I Wear the Chain I Forge in Writing
My children are home. The stockings have been hung with care. The holidays are nearly here. You could cut the tension in my house with a butter knife. Bah, humbug! And here I sit wearing the chain I forge each month in writing Uncommon Sense -- word by word, sentence by sentence and paragraph after paragraph; I gird it on of my own free will, and of my own free will, I write it. After December, thankfully, there will be no more silly Uncommon Sense holiday lampoons. It’s back to serious investing business next month. For the fifth straight year, January’s article will identify three surprises for investors in the coming 12 months. But in the meantime, this Ebenezer Scrooge will playfully visit with the Christmas ghosts of markets past, present and future.
Shadows of the Inflation that Has Been
In Charles Dickens’ A Christmas Carol, the first spirit to visit Scrooge is the Ghost of Christmas Past. Together they visit Christmas scenes from his childhood. If I were playing the part of Scrooge today, the Ghost of Christmas Past would transport us back to my early childhood in the 70s - not the 1870s, wise-guy, the 1970s. The stock market was a catastrophe. Economic growth was weak and unemployment was rising, eventually reaching double-digits. The US Federal Reserve (Fed) responded with easy monetary policies that were designed to repair the labor market. Disastrously, by the early 1970s, accommodative monetary policy resulted in high rates of inflation. Multiple oil crises, powerful labor unions, and currency speculators added additional fuel to the inflation fire. Year-over-year inflation peaked in 1979, at more than 13%.
Perhaps former Fed Chairman Paul Volcker would be cast as the Ghost of Christmas Past in our capital markets Christmas tale. After all, those that don’t learn from the past are doomed to repeat it. Isn’t that the lesson that the spirit is trying to teach Scrooge? Immediately following his appointment as Fed Chairman in August 1979, Volcker aggressively raised rates to defeat inflation. The Fed funds rate reached a whopping 18% in 1980. For interest rate-sensitive industries such as housing and autos, rising rates were devastating. Many Americans simply could not afford new cars and homes. By 1982, inflation had been tamed and rates slowly began to stabilize. This paved the way for a lengthy economic expansion and bull market.

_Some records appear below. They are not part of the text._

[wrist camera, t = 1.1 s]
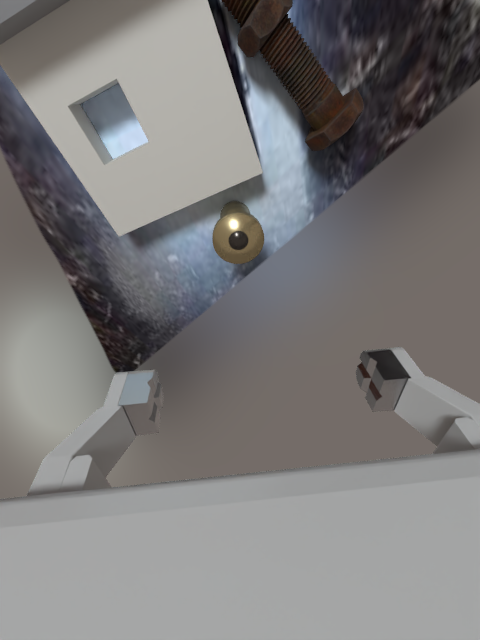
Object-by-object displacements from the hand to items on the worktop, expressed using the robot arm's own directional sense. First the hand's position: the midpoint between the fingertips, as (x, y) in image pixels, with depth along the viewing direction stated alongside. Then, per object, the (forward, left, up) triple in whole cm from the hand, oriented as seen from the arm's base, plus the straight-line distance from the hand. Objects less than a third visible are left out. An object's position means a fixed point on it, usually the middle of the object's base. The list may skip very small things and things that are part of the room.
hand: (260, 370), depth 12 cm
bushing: (+1, +3, -28) cm, 28 cm away
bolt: (-9, -8, -28) cm, 30 cm away
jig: (+5, -10, -27) cm, 30 cm away
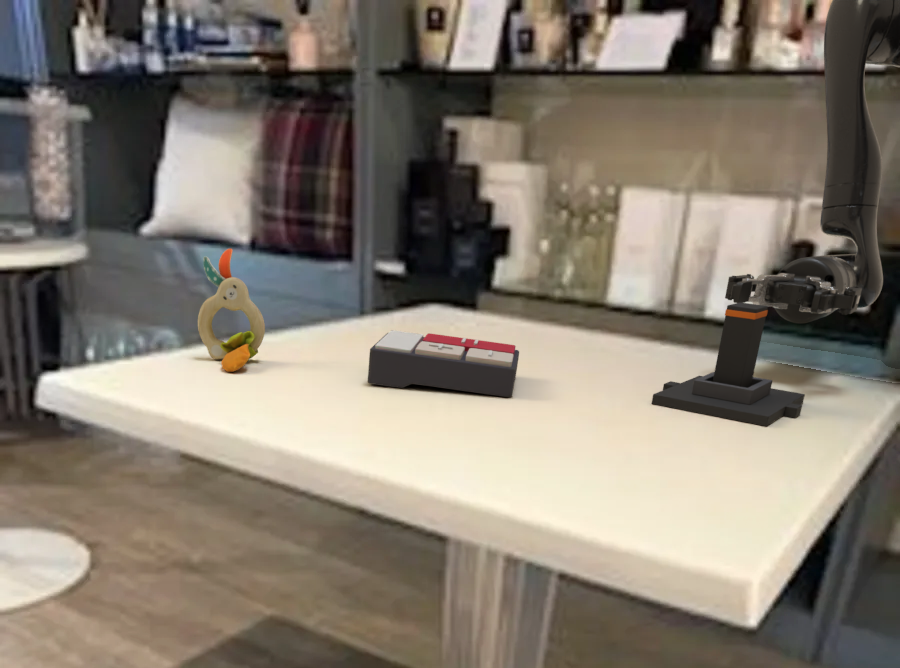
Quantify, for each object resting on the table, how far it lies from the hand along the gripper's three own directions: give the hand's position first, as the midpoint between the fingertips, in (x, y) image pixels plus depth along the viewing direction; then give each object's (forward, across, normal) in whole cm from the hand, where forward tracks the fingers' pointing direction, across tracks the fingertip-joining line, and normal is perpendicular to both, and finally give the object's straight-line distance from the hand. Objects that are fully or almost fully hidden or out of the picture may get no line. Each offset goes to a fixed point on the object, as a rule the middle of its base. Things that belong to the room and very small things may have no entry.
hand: (776, 297), depth 96 cm
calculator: (+25, -27, +10) cm, 38 cm away
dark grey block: (+10, 0, +9) cm, 13 cm away
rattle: (+37, -47, +10) cm, 61 cm away
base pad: (+10, 0, +10) cm, 14 cm away
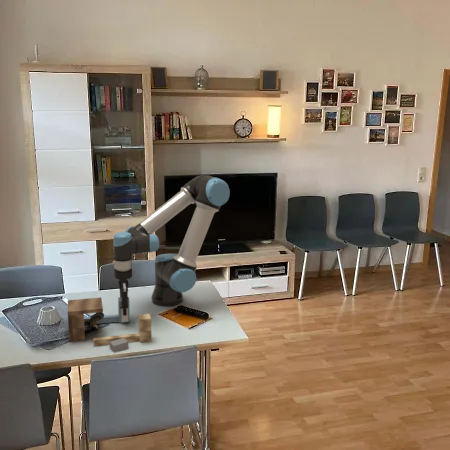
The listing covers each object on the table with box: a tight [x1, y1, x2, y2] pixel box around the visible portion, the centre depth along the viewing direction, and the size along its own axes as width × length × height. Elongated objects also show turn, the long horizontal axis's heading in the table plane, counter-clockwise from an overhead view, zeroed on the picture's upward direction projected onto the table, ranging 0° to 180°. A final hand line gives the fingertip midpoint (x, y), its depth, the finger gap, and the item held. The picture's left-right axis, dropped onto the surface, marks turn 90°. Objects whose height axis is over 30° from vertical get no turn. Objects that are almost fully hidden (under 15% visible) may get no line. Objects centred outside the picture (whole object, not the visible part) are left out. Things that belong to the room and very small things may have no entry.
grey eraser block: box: [109, 338, 129, 353], centre depth 194 cm, size 6×4×3 cm, turn 127°
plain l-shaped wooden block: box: [93, 313, 152, 347], centre depth 198 cm, size 22×4×10 cm, turn 107°
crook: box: [84, 296, 131, 324], centre depth 211 cm, size 22×12×10 cm, turn 105°
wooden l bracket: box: [67, 296, 104, 343], centre depth 204 cm, size 14×12×13 cm
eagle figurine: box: [84, 312, 105, 330], centre depth 210 cm, size 8×7×9 cm
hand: (124, 318), depth 218 cm, fingers closed on crook, 4 cm apart
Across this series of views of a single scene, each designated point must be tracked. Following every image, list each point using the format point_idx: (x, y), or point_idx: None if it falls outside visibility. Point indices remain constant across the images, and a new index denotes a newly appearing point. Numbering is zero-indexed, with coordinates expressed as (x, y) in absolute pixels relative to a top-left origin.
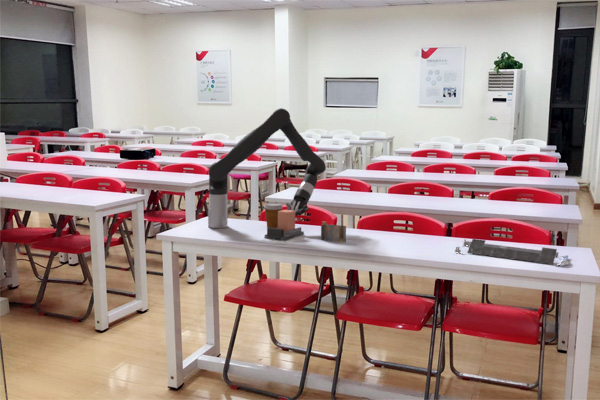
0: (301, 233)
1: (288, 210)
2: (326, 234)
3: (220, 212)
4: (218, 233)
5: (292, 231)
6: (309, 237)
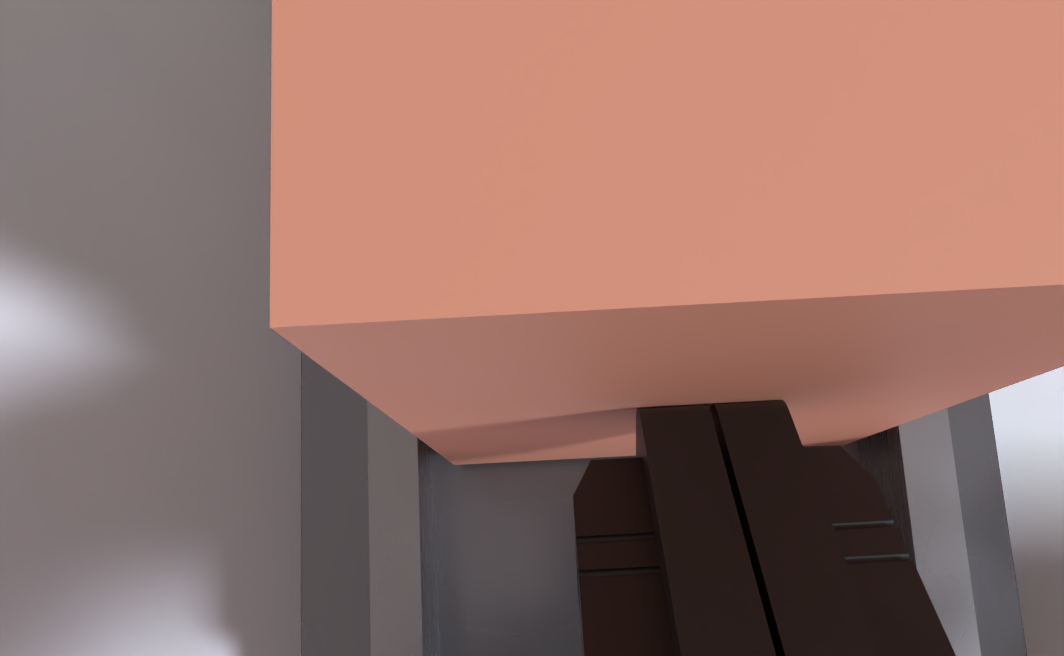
0: (312, 602)
1: (838, 161)
2: None
3: None
4: None
5: None
6: (3, 511)
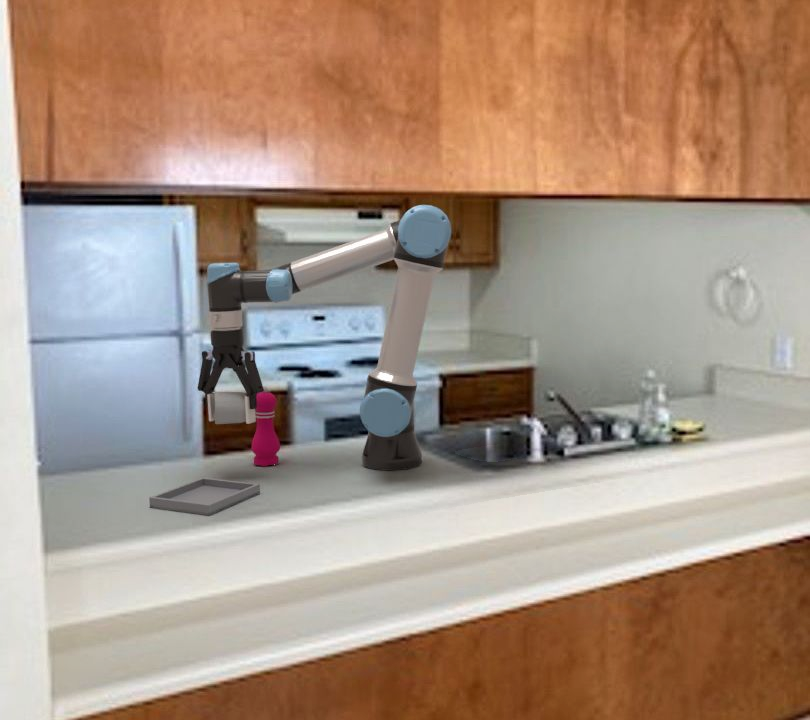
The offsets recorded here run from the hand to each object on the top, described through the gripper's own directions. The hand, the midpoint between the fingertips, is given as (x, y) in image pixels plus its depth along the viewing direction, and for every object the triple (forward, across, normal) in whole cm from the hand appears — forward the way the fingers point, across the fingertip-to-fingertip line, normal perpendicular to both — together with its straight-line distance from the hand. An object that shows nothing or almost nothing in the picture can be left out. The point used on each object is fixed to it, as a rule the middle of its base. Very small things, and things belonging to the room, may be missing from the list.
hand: (232, 421), depth 218 cm
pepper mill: (+14, -1, +15) cm, 20 cm away
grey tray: (+14, +6, -18) cm, 24 cm away
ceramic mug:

Many economists and market observers were fearful that today’s easy monetary policies would result in high rates of inflation, too – a 1970s repeat. So far, those fears seem wildly overestimated. Nearly all measures of inflation remain stubbornly and persistently below the Fed’s 2% target, providing ample room to keep rates low and financial conditions easy. This has undoubtedly supported financial asset prices.
America’s burgeoning energy independence and the waning influence of labor unions combined with structural headwinds, such as debt, demographics and technology, are likely to keep inflation dormant for a good while longer. However, an inflation scare in 2020 is possible. West Texas Intermediate (WTI) crude oil prices have climbed 34% year to date.1 Labor is capturing a growing share of business output in a tight jobs market. And the Fed has practically said it would welcome higher prices. A 1970s replay isn’t likely in the cards, but an inflation scare may spook investors into concluding that the Fed will begin raising rates again by the end of 2020, putting downward pressure on already lofty valuations.